Assuming the reports of deplorable conditions in our facilities are true, we are still lightyears away from being as bad as the Nazis, as the British in the Boer War, or as ourselves in the 1920s.   There are no reports of mass starvation, unchecked epidemics, slave labor, or executions.   But we must do better anyway.  

When I was on the city council I believed—and I still do, for that matter—that “a stitch in time saves nine,” i. e., that we should do more now to remedy problems before they got worse.  In this instance, we must improve the conditions in our detention facilities before they deteriorate.  The sooner we act, the easier our task will be.

To allow the conditions that allegedly exist as reported in today’s news outlets is incompatible with our aspirations to be humane and rational.  Moreover, should we fail to rectify whatever inadequacies exist, those of us who support detention of illegals are simply undermining our position and giving our opponents better talking points to use against us.  

In short, whether we want more immigrants or fewer, we must recognize that immigrants are people too, and not mere animals; that whatever the sins of the parents in bringing their children to America illegally, the children themselves should not be punished by being forced to live in squalor; and that we must implement our immigration goals, whatever they may be, with the reason and compassion which characterize America at its best.

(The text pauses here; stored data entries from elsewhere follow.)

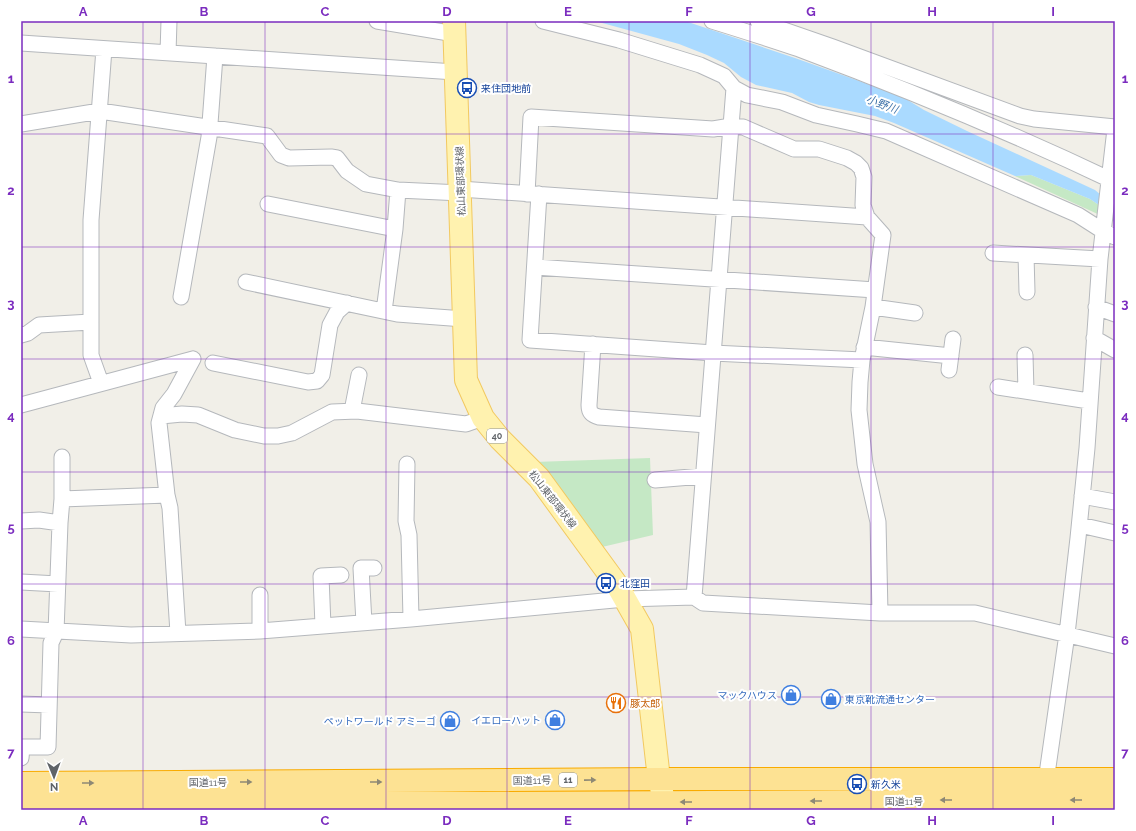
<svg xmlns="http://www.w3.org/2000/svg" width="1136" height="831" font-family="Raleway,'Noto Sans JP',sans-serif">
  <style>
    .green { fill: #c5e8c5 }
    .water { fill: #aadaff }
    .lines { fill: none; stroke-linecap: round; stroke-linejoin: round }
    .street-casing { stroke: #b5b8bc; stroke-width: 17 }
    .primary-casing { stroke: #f2c960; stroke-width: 24 }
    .highway-casing { stroke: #f9ab00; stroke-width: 24 }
    .street { stroke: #fff; stroke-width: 15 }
    .primary { stroke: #fff2af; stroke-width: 22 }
    .highway { stroke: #fde293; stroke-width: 22 }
    .oneway { fill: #8e8975 }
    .grid { fill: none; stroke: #7b2cbf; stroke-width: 1; stroke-opacity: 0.55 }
    .labels { text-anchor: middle; stroke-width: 4; stroke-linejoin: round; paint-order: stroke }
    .shield { fill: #fff; stroke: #8f9295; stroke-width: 1 }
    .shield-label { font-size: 9px; font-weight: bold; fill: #5f6368 }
    .transit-label { font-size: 10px; fill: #164399; stroke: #fff; text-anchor: start }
    .street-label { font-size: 10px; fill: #5f6368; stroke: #fff }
    .shop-label { font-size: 10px; fill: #366cbe; stroke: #fff; text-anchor: end }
    .food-label { font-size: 10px; fill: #c56008; stroke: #fff; text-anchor: start }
    .water-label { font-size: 11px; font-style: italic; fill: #4174aa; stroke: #fff }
    .neatline { fill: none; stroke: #7b2cbf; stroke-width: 1.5 }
    .grid-label { font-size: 13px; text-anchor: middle; font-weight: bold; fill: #7b2cbf }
  </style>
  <rect width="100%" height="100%" fill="#f1efe8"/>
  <path class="green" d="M1031,175L1090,199L1115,216V222L1015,176Z
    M650,458L653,535L602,547L534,462Z"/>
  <path class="water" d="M595,21H685L795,58L901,96L924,110L967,131L1095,190L1115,207V216L1090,199L1031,175L1015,176L894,123L875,116L819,105L809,102L792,93L756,85L741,77L724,63L707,55L679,44Z"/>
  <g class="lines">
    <g class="street-casing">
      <path id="street" d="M377,21L455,34
        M543,21L619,40L700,65L724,76L734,88L747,95L782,102L816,115L857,124L886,131L1078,215L1103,231L1115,237
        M712,21C741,30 770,39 799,49C906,89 1012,133 1115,182
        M758,21L833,47L1020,116L1034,119L1115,127
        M21,43L455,72
        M168,53L169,21
        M21,124L100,111L267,136L281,155L289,158L331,157L337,158L347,171L366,184L398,190L461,193
        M460,189L867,217
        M527,194L531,117L713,129L731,126L743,127L794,149H819L847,158L856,163L861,168L864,177L863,205L867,217L883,235L873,307L862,360L860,382L859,410L865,464L878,522L880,613
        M539,194L530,340L713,353L862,360
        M268,204L395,229
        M993,253L1100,259
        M1026,255L1027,292
        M535,267L875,290
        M246,282L397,314L464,319
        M181,297L209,137L215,56
        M873,307L915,313
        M1096,307L1115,314
        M384,311L395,229L398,190
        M21,335L28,333L39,325L91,322
        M1094,338L1115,350
        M593,344L589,405C589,413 592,415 599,417L707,425
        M864,347L951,356
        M1025,355L1026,391
        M213,363L308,382L317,381L322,375L330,325L337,312L347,303
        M949,370L953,339
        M101,383L91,355V220L104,49
        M998,387L1089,401
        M21,405L193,359
        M352,411L359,375
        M161,416L182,414L198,415L235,430L264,436H278L292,433L332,412L357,411L466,424L483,418
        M407,464L406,521L409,535L411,619
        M655,480L703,476
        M1082,496L1115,502
        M62,499L167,495
        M21,521L39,520L60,523L56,632L51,643L48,747H22L21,758
        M60,523L62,499V457
        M1080,525L1115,533
        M21,582L58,584
        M260,595V631
        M694,597L734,88
        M364,623L361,568H374
        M323,626L321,576L341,575
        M21,629L131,635L260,631L411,619L625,599L694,597L703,603L756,606L880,613H975L1115,646
        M178,633L170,508L167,495L159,423L163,408L174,394L193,359
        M21,704L49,705
        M1045,788L1067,634L1078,538L1087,448L1100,259L1115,129"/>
    </g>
    <g class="primary-casing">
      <path id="primary" d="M454,21L466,380L483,418L500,439L539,478L617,585L642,629L659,779L663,796"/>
    </g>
    <g class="highway-casing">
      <path id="highway" d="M21,783L659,779H1115
        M21,804L279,802L482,803L1115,800"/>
    </g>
    <use href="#street" class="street"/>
    <use href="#primary" class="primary"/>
    <use href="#highway" class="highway"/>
  </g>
  <defs><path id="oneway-solid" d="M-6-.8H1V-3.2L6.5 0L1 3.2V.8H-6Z"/></defs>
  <g class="oneway">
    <use href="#oneway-solid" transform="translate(590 780) rotate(-1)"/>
    <use href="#oneway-solid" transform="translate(246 782)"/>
    <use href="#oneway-solid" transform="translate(376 782)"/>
    <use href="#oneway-solid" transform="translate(88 783)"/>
    <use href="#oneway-solid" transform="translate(946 800) rotate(180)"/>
    <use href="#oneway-solid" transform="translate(1076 800) rotate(180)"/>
    <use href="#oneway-solid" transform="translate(816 801) rotate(180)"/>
    <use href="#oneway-solid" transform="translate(686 802) rotate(180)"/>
  </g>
  <path class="grid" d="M143,21V810M265,21V810M386,21V810M507,21V810M629,21V810M750,21V810M871,21V810M993,21V810M21,134H1115M21,247H1115M21,359H1115M21,472H1115M21,584H1115M21,697H1115"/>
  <defs>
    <g id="bus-ring" transform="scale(1)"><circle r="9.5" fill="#fff" stroke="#1a4fb4" stroke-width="1.5"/><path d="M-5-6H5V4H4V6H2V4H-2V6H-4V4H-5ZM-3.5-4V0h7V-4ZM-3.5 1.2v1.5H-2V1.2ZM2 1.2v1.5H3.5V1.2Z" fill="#1a4fb4"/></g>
    <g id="shop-ring" transform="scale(1)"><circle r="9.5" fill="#fff" stroke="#3f7fe0" stroke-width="1.5"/><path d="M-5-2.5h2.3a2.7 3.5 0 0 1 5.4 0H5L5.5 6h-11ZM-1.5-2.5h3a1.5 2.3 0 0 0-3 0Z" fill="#3f7fe0"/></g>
    <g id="restaurant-ring" transform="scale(1)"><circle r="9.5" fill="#fff" stroke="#e8710a" stroke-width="1.5"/><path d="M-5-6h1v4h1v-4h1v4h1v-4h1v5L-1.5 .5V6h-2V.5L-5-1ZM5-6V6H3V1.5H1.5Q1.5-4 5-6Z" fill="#e8710a"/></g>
  </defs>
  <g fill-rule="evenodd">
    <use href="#bus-ring" x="467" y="88"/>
    <use href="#bus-ring" x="606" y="583"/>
    <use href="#shop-ring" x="791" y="695"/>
    <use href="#shop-ring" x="831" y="699"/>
    <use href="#restaurant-ring" x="616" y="703"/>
    <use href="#shop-ring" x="555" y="720"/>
    <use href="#shop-ring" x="450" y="721"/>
    <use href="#bus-ring" x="857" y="784"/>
  </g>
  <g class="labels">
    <g class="shield">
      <rect x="487" y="429" width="20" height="14" rx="3"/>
      <rect x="559" y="773" width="18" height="14" rx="3"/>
    </g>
    <g class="shield-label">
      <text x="497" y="439">40</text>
      <text x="568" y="783">11</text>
    </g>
    <g class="transit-label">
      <text x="481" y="92">来住団地前</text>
      <text x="620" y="587">北窪田</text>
      <text x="871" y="788">新久米</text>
    </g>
    <g class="street-label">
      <text transform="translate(460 181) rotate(-92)" y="4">松山東部環状線</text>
      <text transform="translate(553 499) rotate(52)" y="4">松山東部環状線</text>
      <text transform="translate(532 780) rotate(-1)" y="4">国道11号</text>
      <text x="208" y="786">国道11号</text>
      <text x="904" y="805">国道11号</text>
    </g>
    <g class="shop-label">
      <text x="777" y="699">マックハウス</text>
      <text x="845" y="703" text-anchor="start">東京靴流通センター</text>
      <text x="541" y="724">イエローハット</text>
      <text x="436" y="725">ペットワールド アミーゴ</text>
    </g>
    <g class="food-label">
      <text x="630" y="707">豚太郎</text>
    </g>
    <g class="water-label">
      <text transform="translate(882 104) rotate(20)" y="4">小野川</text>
    </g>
  </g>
  <rect width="1136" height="831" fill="none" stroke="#ffffff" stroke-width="44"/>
  <g transform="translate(54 777) rotate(179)" stroke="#ffffff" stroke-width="3" paint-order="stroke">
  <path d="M0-3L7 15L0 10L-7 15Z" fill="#5f6368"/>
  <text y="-6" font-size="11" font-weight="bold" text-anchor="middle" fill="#5f6368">N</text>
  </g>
  <rect x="22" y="22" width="1092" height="787" class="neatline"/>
  <g class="grid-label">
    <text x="83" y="16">A</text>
    <text x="204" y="16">B</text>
    <text x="325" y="16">C</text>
    <text x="447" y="16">D</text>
    <text x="568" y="16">E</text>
    <text x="689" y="16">F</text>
    <text x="811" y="16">G</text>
    <text x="932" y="16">H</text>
    <text x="1053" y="16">I</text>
    <text x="11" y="83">1</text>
    <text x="1125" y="83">1</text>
    <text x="11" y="195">2</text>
    <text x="1125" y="195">2</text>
    <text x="11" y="308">3</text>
    <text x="1125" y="308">3</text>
    <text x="11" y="420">4</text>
    <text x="1125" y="420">4</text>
    <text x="11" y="532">5</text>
    <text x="1125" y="532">5</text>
    <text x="11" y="645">6</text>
    <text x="1125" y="645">6</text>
    <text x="11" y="757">7</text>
    <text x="1125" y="757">7</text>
    <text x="83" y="825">A</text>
    <text x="204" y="825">B</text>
    <text x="325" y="825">C</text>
    <text x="447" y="825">D</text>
    <text x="568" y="825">E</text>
    <text x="689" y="825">F</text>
    <text x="811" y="825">G</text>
    <text x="932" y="825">H</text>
    <text x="1053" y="825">I</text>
  </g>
</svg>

Malcolm L. Cross has lived in Stephenville and taught politics and government at Tarleton since 1987. His political and civic activities include service on the Stephenville City Council (2000-2014) and on the Erath County Republican Executive Committee (1990 to the present).  He was Mayor Pro Tem of Stephenville from 2008 to 2014.  He is a member of St. Luke’s Episcopal Church and the Stephenville Rotary Club, and does volunteer work for the Boy Scouts of America. Views expressed in this column are his and do not reflect those of The Flash as a whole.